In [1]:
import numpy as np, pandas as pd
from sklearn.ensemble import RandomForestRegressor
from sklearn.model_selection import train_test_split

In [2]:
galaxies = pd.read_csv("../data/sdss_clean.csv", index_col=False)

In [3]:
model = RandomForestRegressor(n_estimators=40, max_depth=10, min_samples_split=20, n_jobs=6, random_state=20200310)
# instantiate optimized random forest model

In [4]:
X = galaxies.drop(columns=["ra", "dec", "redshift"])
y = galaxies["redshift"]
# create feature matrix and target vector

In [5]:
X_train, X_test, y_train, y_test = train_test_split(X, y, random_state=20200310)

In [6]:
model.fit(X_train, y_train);
# fit the model

In [7]:
predictions = model.predict(X_test)
# make predictions on test set

In [18]:
coords = pd.DataFrame(galaxies[["ra", "dec"]], index=X_test.index)
predicted = pd.DataFrame(predictions, index=X_test.index)
measured = pd.DataFrame(y[X_test.index])
# make DataFrames of coordinates and predicted and measured redshifts for comparison

In [19]:
coords.index[:5], predicted.index[:5], measured.index[:5]
# make sure the indices match

(Int64Index([94726, 95323, 47033, 78833, 58784], dtype='int64'),
 Int64Index([94726, 95323, 47033, 78833, 58784], dtype='int64'),
 Int64Index([94726, 95323, 47033, 78833, 58784], dtype='int64'))

In [21]:
predictions_frame = coords.join(predicted.join(measured).rename(columns={0: "predicted", "redshift": "measured"}))
# combine coordinates with predicted and measured redshifts into one DataFrame

In [22]:
predictions_frame
# make sure it worked

Unnamed: 0,ra,dec,predicted,measured
94726,130.786044,53.649087,0.628464,0.679837
95323,116.132952,39.871280,0.608557,0.474598
47033,244.272887,46.892903,0.707678,0.773484
78833,215.904144,65.132218,0.091154,0.090997
58784,256.838457,59.699704,0.060734,0.065224
...,...,...,...,...
60210,157.971169,63.769640,0.118052,0.104300
490,209.926041,0.487777,0.697768,0.715263
2673,134.095708,-0.163924,0.575788,0.566326
82274,195.546076,66.051901,0.308508,0.322330


In [23]:
predictions_frame.to_csv("../data/predictions.csv", index=False)
# export predictions to csv file

◆ **Tasks to carry out**
**1)** In the redshift notebook, what value is the random forest model's n_estimators parameter set to?
**2)** Reproduce the part of the redshift notebook starting with "predicted = pd.DataFrame(predictions, index=X_test.index)" and going on through "78833, 58784], dtype='int64'))".

◆ **Data for review**
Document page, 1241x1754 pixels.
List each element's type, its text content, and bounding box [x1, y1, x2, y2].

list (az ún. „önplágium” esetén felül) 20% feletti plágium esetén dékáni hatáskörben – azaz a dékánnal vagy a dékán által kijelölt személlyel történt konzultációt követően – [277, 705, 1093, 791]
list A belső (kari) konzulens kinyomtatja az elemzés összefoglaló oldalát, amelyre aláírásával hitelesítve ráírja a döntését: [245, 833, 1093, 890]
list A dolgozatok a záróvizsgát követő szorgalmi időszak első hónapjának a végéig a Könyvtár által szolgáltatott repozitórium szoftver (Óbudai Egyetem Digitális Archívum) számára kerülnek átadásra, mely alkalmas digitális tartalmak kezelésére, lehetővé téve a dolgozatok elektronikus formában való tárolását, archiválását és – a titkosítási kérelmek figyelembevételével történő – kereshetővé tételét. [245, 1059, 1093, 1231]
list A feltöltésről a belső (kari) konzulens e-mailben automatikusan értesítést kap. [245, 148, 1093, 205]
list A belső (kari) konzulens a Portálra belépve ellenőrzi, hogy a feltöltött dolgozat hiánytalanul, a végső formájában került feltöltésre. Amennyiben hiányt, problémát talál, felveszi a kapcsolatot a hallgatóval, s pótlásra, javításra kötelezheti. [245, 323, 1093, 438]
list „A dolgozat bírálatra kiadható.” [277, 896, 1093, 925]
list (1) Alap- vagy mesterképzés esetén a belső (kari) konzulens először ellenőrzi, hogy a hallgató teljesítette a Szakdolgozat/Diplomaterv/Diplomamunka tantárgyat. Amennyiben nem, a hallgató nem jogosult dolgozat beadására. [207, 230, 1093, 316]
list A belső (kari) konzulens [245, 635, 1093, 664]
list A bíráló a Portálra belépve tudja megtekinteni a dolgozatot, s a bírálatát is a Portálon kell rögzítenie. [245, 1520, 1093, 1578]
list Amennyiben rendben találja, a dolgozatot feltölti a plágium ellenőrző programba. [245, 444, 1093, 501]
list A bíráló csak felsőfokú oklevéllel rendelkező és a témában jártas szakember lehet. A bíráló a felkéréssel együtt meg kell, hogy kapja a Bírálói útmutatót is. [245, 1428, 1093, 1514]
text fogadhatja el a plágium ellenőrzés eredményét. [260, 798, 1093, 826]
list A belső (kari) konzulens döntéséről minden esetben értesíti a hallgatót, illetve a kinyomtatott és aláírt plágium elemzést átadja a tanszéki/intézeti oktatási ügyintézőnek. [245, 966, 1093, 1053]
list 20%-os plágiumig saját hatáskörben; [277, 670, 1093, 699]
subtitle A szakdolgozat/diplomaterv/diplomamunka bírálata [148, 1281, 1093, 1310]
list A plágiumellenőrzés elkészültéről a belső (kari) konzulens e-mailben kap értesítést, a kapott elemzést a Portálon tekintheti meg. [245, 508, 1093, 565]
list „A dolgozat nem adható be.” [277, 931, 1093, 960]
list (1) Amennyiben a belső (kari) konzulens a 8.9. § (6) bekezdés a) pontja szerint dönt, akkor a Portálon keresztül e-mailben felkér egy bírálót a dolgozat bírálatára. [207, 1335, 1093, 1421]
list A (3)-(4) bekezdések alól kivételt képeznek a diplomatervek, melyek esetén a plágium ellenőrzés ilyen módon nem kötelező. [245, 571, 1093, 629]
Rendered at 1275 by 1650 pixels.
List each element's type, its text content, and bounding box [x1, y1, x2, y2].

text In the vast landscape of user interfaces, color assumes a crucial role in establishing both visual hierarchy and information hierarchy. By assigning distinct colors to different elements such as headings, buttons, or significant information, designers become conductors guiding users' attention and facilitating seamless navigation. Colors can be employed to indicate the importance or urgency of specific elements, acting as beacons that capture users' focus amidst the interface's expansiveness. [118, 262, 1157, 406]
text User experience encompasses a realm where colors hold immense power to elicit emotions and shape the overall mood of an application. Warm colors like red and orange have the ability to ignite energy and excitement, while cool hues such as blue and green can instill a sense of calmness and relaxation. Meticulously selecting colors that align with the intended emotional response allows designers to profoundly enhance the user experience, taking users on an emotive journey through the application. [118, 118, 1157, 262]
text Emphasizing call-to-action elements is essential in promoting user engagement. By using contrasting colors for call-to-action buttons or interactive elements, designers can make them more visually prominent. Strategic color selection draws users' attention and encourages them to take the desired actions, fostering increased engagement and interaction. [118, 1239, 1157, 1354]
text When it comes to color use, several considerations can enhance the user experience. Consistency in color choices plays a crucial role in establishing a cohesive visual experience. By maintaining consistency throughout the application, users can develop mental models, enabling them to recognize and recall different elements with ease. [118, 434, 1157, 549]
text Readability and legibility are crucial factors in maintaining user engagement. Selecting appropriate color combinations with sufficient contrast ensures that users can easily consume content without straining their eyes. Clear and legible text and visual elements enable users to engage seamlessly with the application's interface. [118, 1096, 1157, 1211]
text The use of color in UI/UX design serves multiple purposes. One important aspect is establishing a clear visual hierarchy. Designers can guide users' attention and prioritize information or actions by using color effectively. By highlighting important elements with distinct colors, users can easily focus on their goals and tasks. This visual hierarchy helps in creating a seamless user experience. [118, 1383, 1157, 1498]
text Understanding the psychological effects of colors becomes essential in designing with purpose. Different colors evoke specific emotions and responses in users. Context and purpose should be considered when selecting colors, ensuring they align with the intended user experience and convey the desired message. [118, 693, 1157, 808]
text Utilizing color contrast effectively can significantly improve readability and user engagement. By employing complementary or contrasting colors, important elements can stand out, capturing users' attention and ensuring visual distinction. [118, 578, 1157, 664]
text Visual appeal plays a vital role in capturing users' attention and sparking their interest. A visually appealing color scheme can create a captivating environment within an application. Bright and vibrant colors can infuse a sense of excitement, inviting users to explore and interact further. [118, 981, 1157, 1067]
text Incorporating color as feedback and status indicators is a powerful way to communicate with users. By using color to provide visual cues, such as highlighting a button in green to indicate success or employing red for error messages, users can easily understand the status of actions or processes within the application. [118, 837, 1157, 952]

◆ **Answers by task**
**1)** 40

**2)**
predicted = pd.DataFrame(predictions, index=X_test.index)
measured = pd.DataFrame(y[X_test.index])
# make DataFrames of coordinates and predicted and measured redshifts for comparison

In [19]:
coords.index[:5], predicted.index[:5], measured.index[:5]
# make sure the indices match

(Int64Index([94726, 95323, 47033, 78833, 58784], dtype='int64'),
 Int64Index([94726, 95323, 47033, 78833, 58784], dtype='int64'),
 Int64Index([94726, 95323, 47033, 78833, 58784], dtype='int64'))